### [Assignment]
The entries below are to be reproduced exactly, with their pictures omitted.

### [Information supplied]
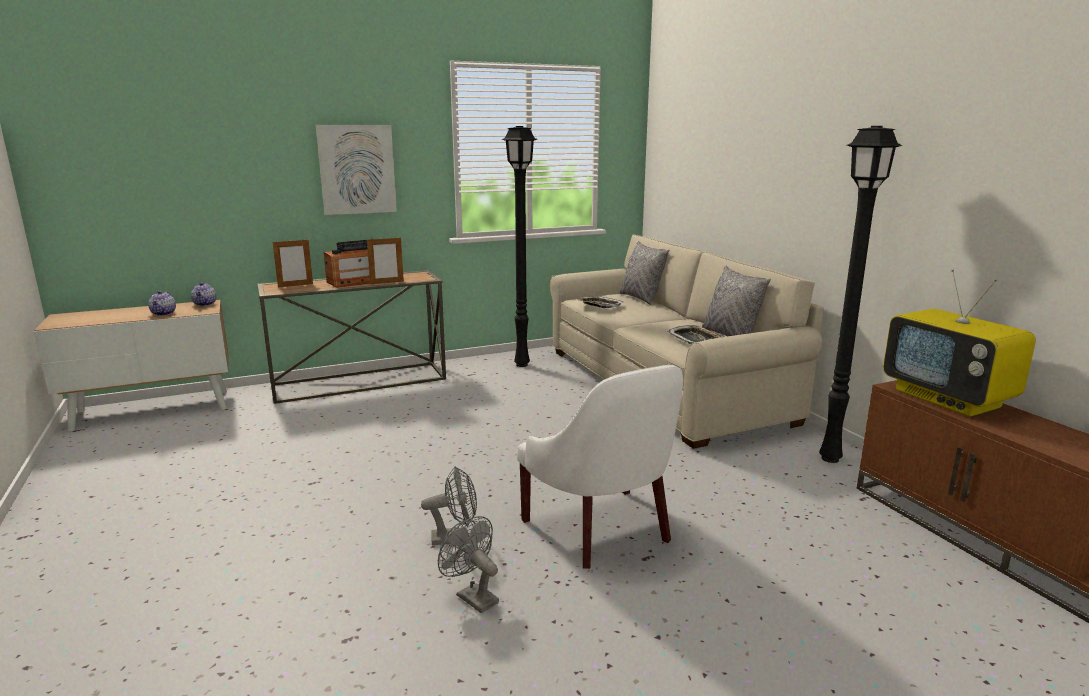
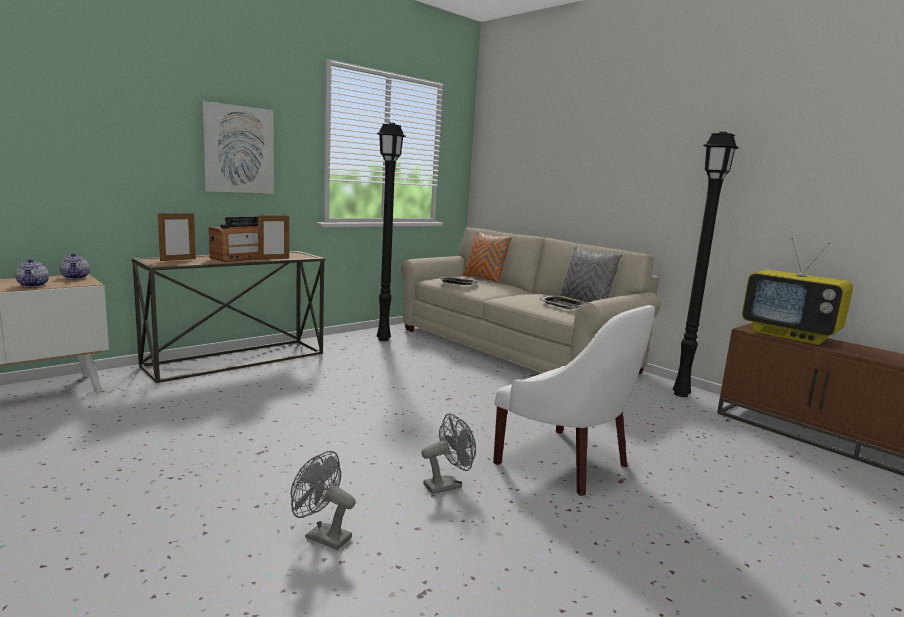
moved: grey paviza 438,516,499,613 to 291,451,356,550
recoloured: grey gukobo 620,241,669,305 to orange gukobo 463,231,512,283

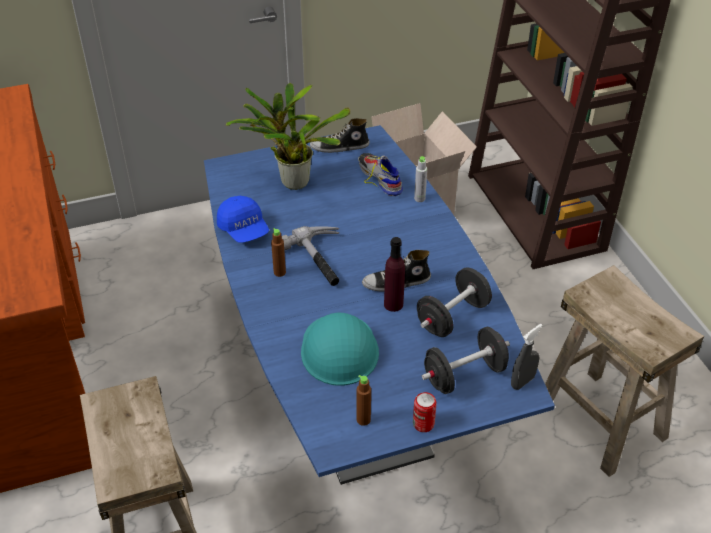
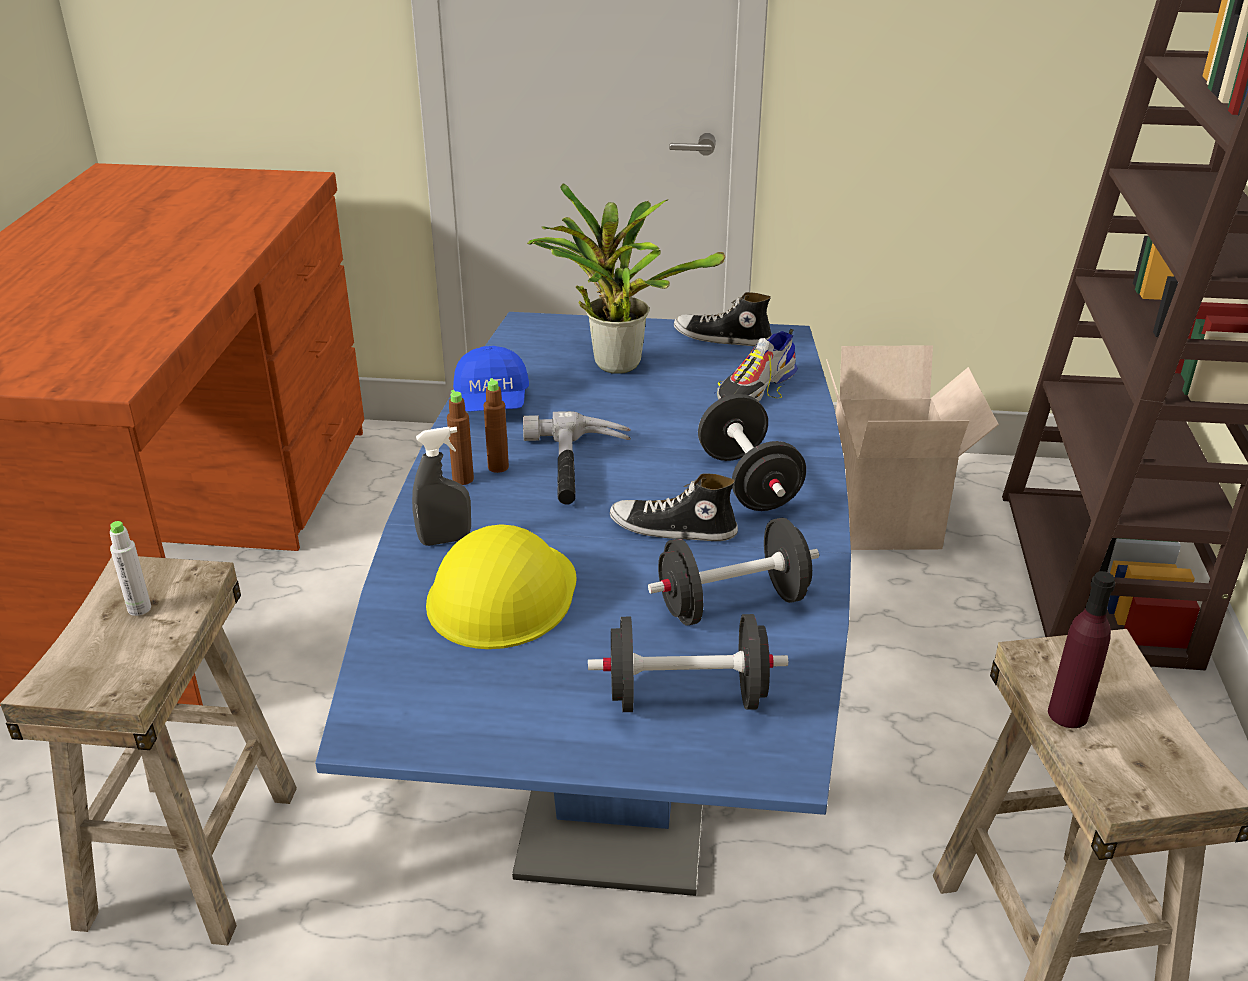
removed: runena 413,392,437,432
added: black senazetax 698,394,806,511
moved: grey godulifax 414,156,427,202 to 110,521,151,616; purple godulifax 384,237,405,312 to 1048,571,1115,728; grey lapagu 511,324,543,390 to 412,427,471,546; brown godulifax 357,375,371,426 to 447,390,474,485
recoloured: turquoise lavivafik 301,313,379,386 to yellow lavivafik 426,525,576,649
turned: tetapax 358,153,403,196 = 715,329,798,401 135 degrees counterclockwise

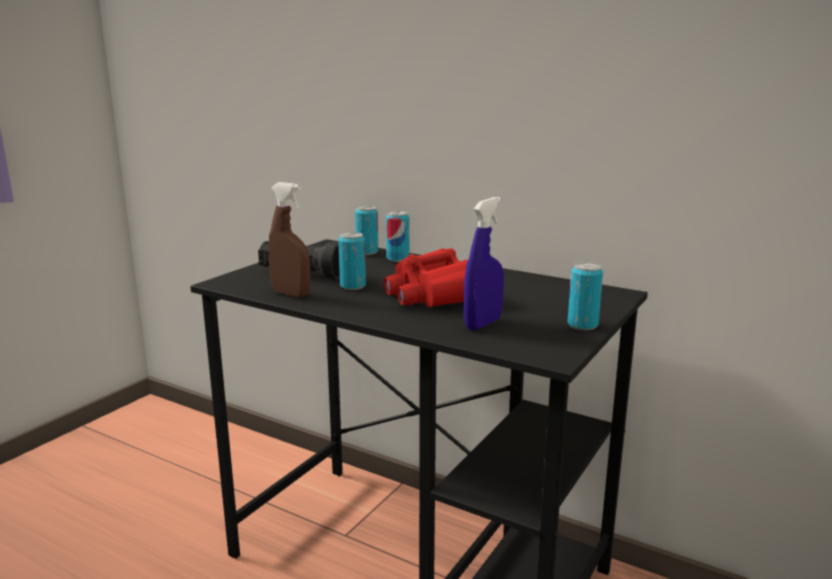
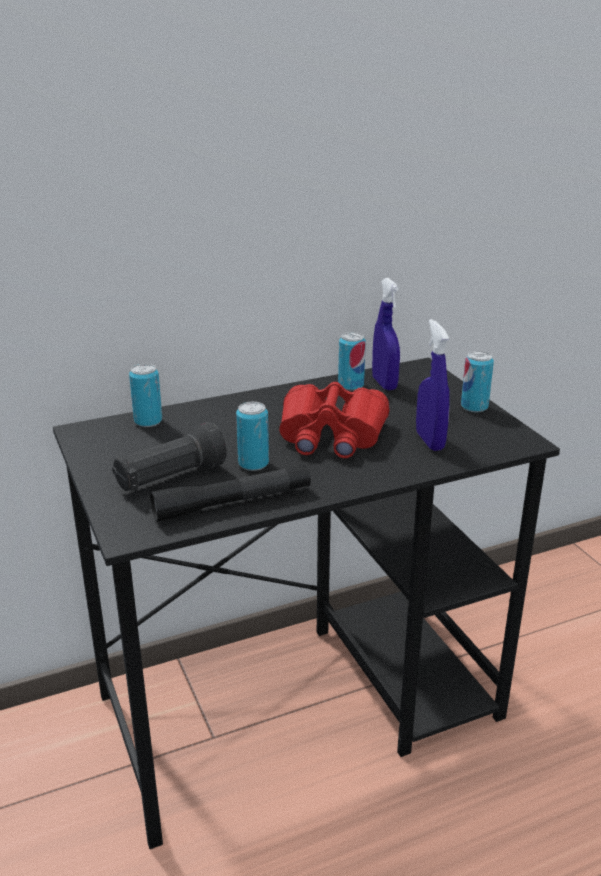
added: blue lapagu 372,278,400,391
moved: runena 386,211,409,262 to 338,332,366,391
replaced: brown lapagu 269,182,310,297 to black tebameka 150,465,311,522

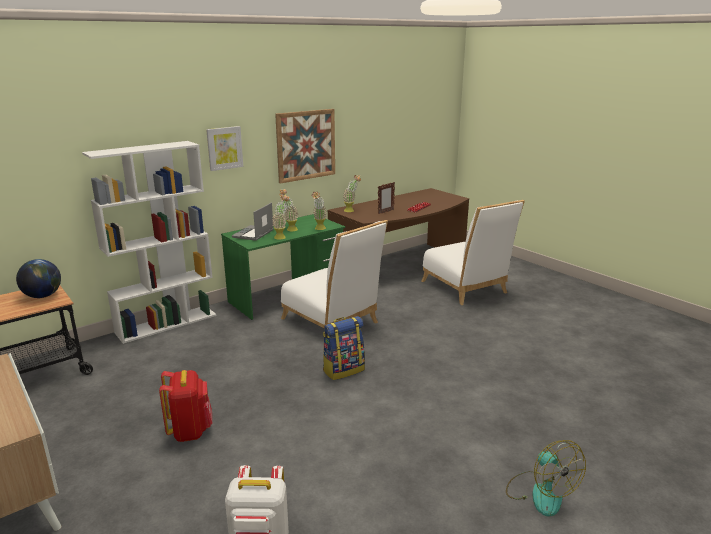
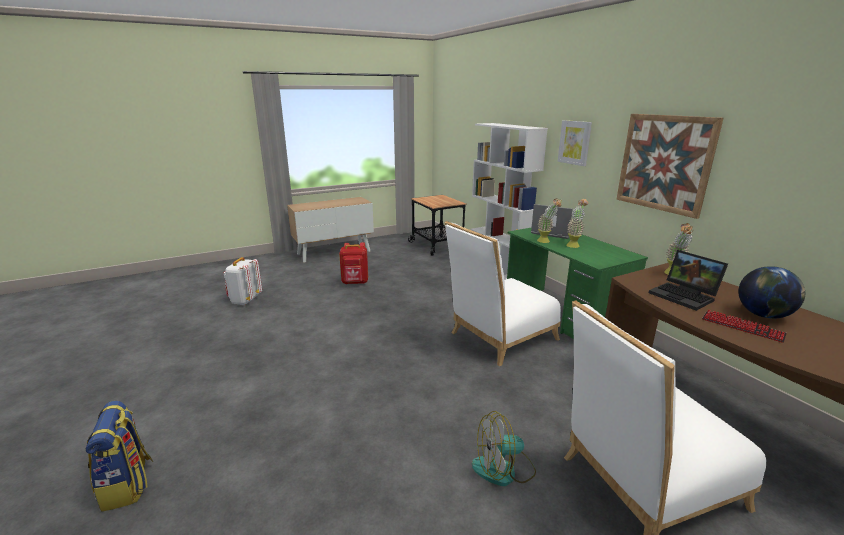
removed: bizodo 311,192,327,230
moved: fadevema 16,259,61,298 to 738,266,805,319; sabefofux 323,316,365,380 to 86,401,154,512; paviza 506,440,586,517 to 472,411,536,486
replaced: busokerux 378,182,395,214 to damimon 649,250,728,311

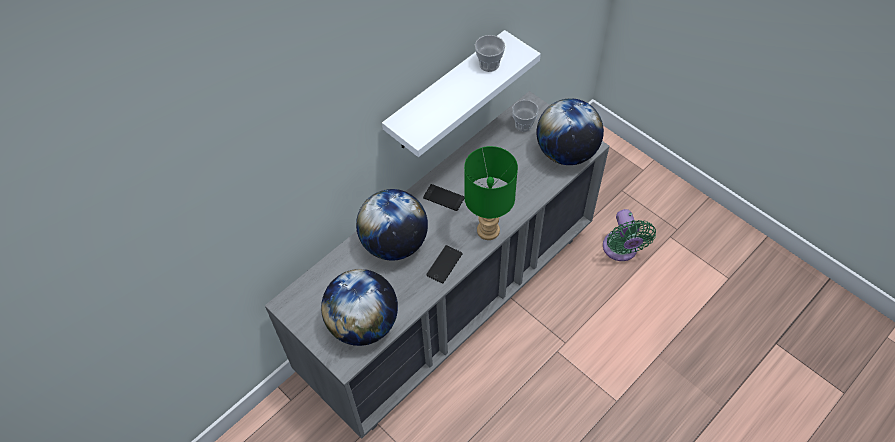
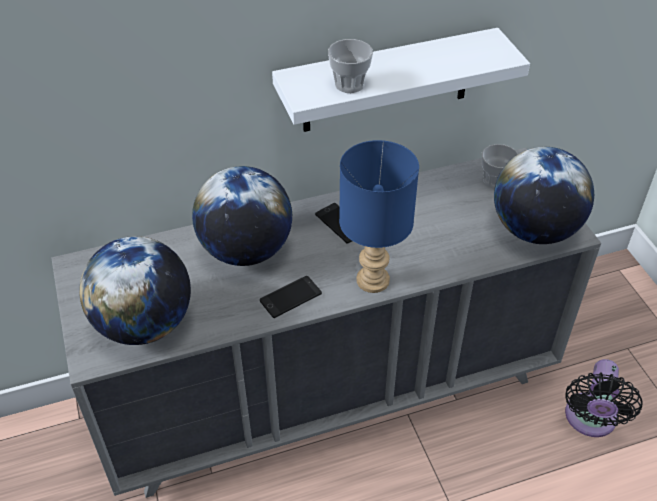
moved: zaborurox 475,35,505,72 to 328,39,373,93
recoloured: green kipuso 464,146,518,240 to blue kipuso 339,140,419,293; green paviza 603,209,656,261 to black paviza 565,359,642,437

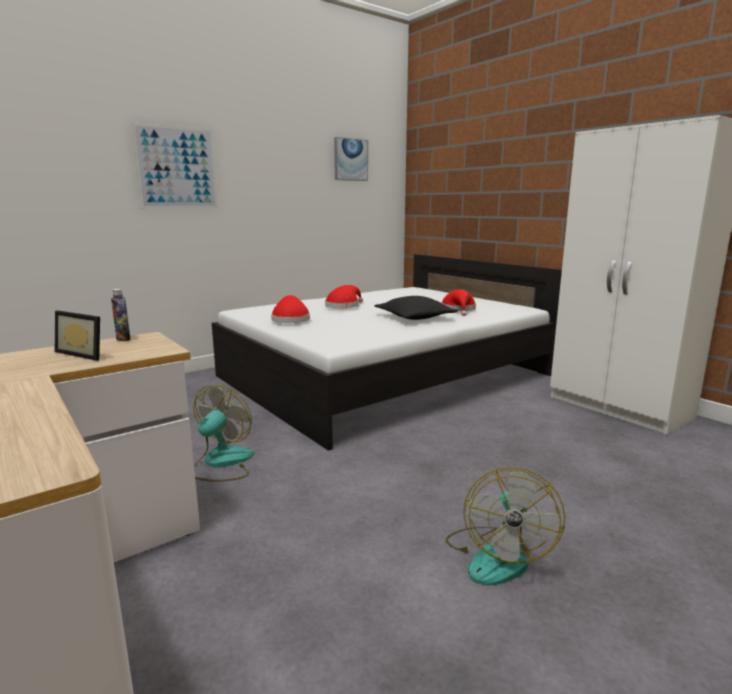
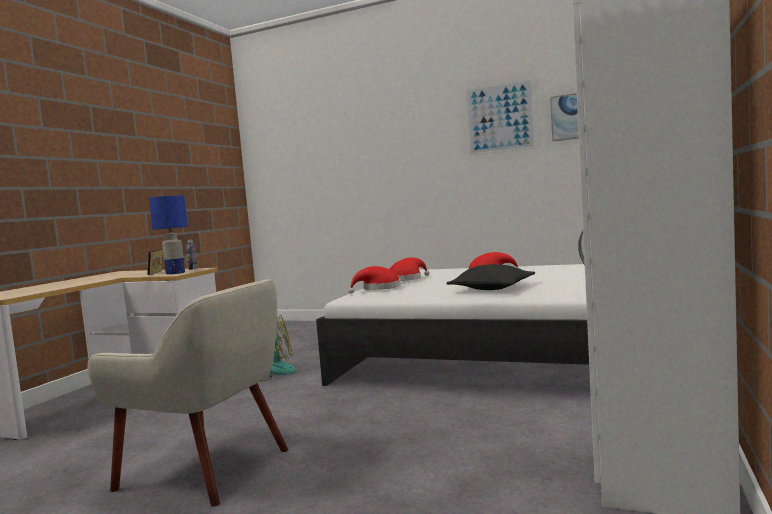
added: blue kipuso 149,195,188,274
moved: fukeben 131,122,218,208 to 465,79,536,156; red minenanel 441,289,476,316 to 348,266,401,294
replaced: paviza 446,467,565,585 to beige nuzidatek 87,279,288,507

### [Output below]
moved: grey paviza 438,516,499,613 to 291,451,356,550
recoloured: grey gukobo 620,241,669,305 to orange gukobo 463,231,512,283

removed: runena 413,392,437,432
added: black senazetax 698,394,806,511
moved: grey godulifax 414,156,427,202 to 110,521,151,616; purple godulifax 384,237,405,312 to 1048,571,1115,728; grey lapagu 511,324,543,390 to 412,427,471,546; brown godulifax 357,375,371,426 to 447,390,474,485
recoloured: turquoise lavivafik 301,313,379,386 to yellow lavivafik 426,525,576,649
turned: tetapax 358,153,403,196 = 715,329,798,401 135 degrees counterclockwise

added: blue lapagu 372,278,400,391
moved: runena 386,211,409,262 to 338,332,366,391
replaced: brown lapagu 269,182,310,297 to black tebameka 150,465,311,522

removed: bizodo 311,192,327,230
moved: fadevema 16,259,61,298 to 738,266,805,319; sabefofux 323,316,365,380 to 86,401,154,512; paviza 506,440,586,517 to 472,411,536,486
replaced: busokerux 378,182,395,214 to damimon 649,250,728,311

moved: zaborurox 475,35,505,72 to 328,39,373,93
recoloured: green kipuso 464,146,518,240 to blue kipuso 339,140,419,293; green paviza 603,209,656,261 to black paviza 565,359,642,437

added: blue kipuso 149,195,188,274
moved: fukeben 131,122,218,208 to 465,79,536,156; red minenanel 441,289,476,316 to 348,266,401,294
replaced: paviza 446,467,565,585 to beige nuzidatek 87,279,288,507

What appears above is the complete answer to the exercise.